On Sat, Feb 13, 2010 at 8:02 PM, Fernando Perez
<fperez.net@gmail.com> wrote:
On Sat, Feb 13, 2010 at 12:24 PM, Charles R Harris
>> One minor suggestion: I think it would be useful to have the new
>> polys have some form of pretty-printing like the old ones. It is
>> actually useful when working, to verify what one has at hand, to see
>> an expanded printout like the old ones do:
>>
>
> I thought about that, but decided it was best left to a derived class, say
> PrettyPoly ;) Overriding __repr__ and __str__ is an example where
> inheritance makes sense.
I disagree, I think one of the advantages of having both str and repr
is precisely to make it easy to have both a terse,
implementation-oriented representation and a more human-friendly one
Note that ipython calls __repr__ to print the output. __repr__ is supposed to provide a string that can be used to recreate the object, a pretty printed version of __repr__ doesn't provide that. Also, an array or list of polynomials, having pretty printed entries looks pretty ugly with the newlines and all -- try it with Poly1d. I was also thinking that someone might want to provide a better display at some point, drawing on a canvas, for instance. And what happens when the degree gets up over 100, which is quite reasonable with the Cheybshev polynomials?

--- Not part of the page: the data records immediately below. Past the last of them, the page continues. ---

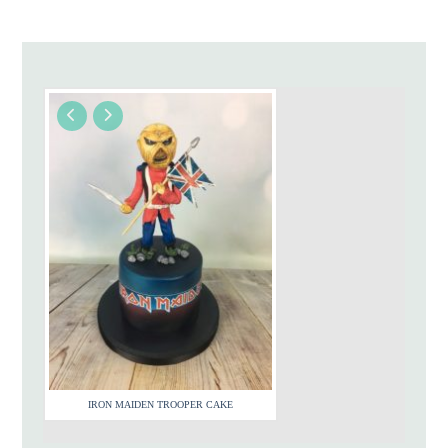
IRON MAIDEN TROOPER CAKE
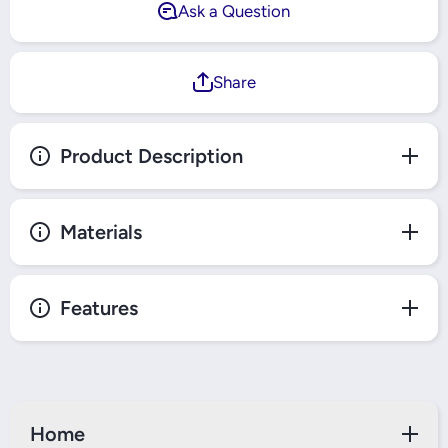
Ask a Question
Share
Product Description
Materials
Features
Home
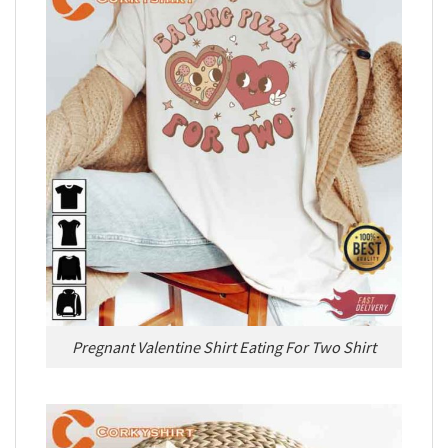
Pregnant Valentine Shirt Eating For Two Shirt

out of the box. I don't like using 'training wheels' classes, people
tend to learn one thing and use it for a long time, so I think objects
should be as fully usable as possible from the get-go. I suspect I
wouldn't use/teach a PrettyPoly if it existed.
I thought the pretty print in the original was intended as a teaching aid, but I didn't think it was a good interface for programming work. That said, I could add a pretty print option, or a pretty print function. I would be happy to provide another method that ipython could look for and call for pretty printing if that seems reasonable to you.
But it's ultimately your call. In any case, many thanks for the code!